The thing is, it still is a fan film, and to me it feels specifically like a wish fulfillment fan film. Even the fact that Garth is called "Garth of Izar" gives it that "it's about me!" vibe, although for all I know there's a very good reason the character is referred to that way. So although I'm impressed that Peters has been able to put together this huge project, much of which is crowdfunded, I think it was a mistake to cast himself in this role, the same way I think it's almost always a mistake for fiction editors to include their own stories in anthologies they're editing. I think Hatch should have been cast as Garth and someone else should have been cast as the Klingon Supreme Commander. Not Hertzler -- his Klingon voice will always be Martok -- but someone with a more savage, aggressive demeanor than Hatch exhibited.
Casting aside, this film was certainly impressive in its special effects, with many scenes of shipyards in space, debris in the aftermath of battles, and futuristic cityscapes.
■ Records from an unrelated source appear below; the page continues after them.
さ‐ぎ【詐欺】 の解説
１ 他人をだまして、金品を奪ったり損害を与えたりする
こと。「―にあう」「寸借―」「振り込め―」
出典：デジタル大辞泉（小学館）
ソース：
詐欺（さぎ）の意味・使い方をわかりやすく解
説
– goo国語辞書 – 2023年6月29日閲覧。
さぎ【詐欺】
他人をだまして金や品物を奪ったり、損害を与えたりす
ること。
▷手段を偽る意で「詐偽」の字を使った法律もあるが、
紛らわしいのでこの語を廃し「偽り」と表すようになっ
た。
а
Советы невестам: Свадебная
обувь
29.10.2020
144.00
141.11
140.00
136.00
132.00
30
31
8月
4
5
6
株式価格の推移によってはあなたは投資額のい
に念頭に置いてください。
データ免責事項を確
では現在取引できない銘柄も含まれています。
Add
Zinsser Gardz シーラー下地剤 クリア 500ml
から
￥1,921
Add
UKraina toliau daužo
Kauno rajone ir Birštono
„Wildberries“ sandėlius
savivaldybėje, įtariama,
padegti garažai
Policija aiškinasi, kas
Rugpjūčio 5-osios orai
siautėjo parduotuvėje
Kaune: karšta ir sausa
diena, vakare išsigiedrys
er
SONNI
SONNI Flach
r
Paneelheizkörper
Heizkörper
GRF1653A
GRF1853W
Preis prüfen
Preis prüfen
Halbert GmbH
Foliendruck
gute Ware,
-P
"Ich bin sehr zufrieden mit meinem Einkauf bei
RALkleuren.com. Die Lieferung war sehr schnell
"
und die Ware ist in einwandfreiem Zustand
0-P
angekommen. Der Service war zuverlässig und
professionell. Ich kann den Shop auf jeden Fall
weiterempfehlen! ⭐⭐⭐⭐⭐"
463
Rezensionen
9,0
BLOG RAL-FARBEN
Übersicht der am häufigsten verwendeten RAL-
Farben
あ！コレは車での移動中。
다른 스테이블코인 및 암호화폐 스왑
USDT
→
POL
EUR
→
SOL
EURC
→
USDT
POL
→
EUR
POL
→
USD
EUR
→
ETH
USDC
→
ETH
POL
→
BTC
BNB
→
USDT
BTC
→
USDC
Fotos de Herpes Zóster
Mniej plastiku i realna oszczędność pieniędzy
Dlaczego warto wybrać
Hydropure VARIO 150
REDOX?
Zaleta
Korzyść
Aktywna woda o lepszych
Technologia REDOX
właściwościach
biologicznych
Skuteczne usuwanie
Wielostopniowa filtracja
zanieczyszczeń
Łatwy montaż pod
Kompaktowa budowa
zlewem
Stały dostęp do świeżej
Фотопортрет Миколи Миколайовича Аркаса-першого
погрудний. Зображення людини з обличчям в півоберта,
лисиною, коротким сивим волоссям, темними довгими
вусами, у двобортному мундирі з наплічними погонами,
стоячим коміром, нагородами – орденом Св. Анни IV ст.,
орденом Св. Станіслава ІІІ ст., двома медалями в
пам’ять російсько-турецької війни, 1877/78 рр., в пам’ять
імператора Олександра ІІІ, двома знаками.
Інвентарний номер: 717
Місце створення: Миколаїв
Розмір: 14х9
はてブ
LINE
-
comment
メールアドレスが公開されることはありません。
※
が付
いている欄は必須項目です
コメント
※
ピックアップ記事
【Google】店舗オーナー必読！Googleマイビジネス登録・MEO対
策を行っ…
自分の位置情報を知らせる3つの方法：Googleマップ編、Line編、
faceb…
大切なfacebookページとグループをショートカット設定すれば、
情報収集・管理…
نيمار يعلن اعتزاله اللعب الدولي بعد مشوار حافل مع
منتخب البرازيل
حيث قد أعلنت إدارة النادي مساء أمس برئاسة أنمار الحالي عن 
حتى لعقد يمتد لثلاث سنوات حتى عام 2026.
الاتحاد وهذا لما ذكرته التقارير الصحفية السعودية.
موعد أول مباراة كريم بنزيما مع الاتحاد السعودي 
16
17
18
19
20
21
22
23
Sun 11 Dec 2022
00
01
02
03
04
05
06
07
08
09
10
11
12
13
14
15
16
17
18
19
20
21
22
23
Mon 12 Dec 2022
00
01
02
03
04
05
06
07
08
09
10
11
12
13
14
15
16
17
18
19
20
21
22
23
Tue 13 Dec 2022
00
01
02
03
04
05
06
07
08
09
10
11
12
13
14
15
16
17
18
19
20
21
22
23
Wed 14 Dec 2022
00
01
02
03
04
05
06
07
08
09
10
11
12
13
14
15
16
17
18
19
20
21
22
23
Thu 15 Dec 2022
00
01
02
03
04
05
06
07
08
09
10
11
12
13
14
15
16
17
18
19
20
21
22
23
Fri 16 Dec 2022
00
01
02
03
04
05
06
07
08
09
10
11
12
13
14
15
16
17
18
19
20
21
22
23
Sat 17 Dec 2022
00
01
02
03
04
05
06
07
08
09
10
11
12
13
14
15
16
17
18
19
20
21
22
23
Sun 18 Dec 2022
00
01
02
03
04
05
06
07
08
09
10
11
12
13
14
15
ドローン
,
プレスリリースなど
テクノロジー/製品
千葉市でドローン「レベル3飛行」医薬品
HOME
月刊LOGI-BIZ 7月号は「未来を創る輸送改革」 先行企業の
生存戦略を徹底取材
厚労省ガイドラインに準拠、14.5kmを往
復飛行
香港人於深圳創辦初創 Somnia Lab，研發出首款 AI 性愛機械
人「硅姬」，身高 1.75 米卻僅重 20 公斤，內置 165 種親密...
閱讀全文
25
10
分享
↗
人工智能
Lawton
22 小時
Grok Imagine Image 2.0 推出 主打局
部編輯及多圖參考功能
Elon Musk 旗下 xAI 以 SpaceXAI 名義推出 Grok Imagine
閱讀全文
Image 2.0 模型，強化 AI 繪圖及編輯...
The only effect I thought fell a little short was when one of the cities was attacked by spaceships; the actual explosions and fire looked superimposed on the scene rather than a part of it.
[A side note to the creators: I caught at least one reference to "Garth and Sonya." In other words, men are called by their last names and women by their first. This is Star Trek, a future in which women are treated equally. The Voyager crew referred to Janeway as Janeway, not as Kate or Katherine. Surely these characters can do the same for Captain Alexander. Maybe it was a mistake giving her a last name that's also a male first name, but that doesn't mean it's okay to refer to her differently than everyone else.]
In the end, there wasn't a lot of story here because this really is a creative way to do an extended trailer. I enjoyed J.G. Hertzler as Travis the most; his delivery of the lines was so natural that it felt like they were unscripted. Tony Todd also gave an effective and rousing speech (he has one of those voices too). I wish the project luck, but I can't say I'm overly excited about it. Part of the issue for me is that I am inherently biased against prequels, because we already know how the story is going to end. That's not to say it's never worth exploring and expanding, but Star Trek: Enterprise was always a little flat for me for the same reason.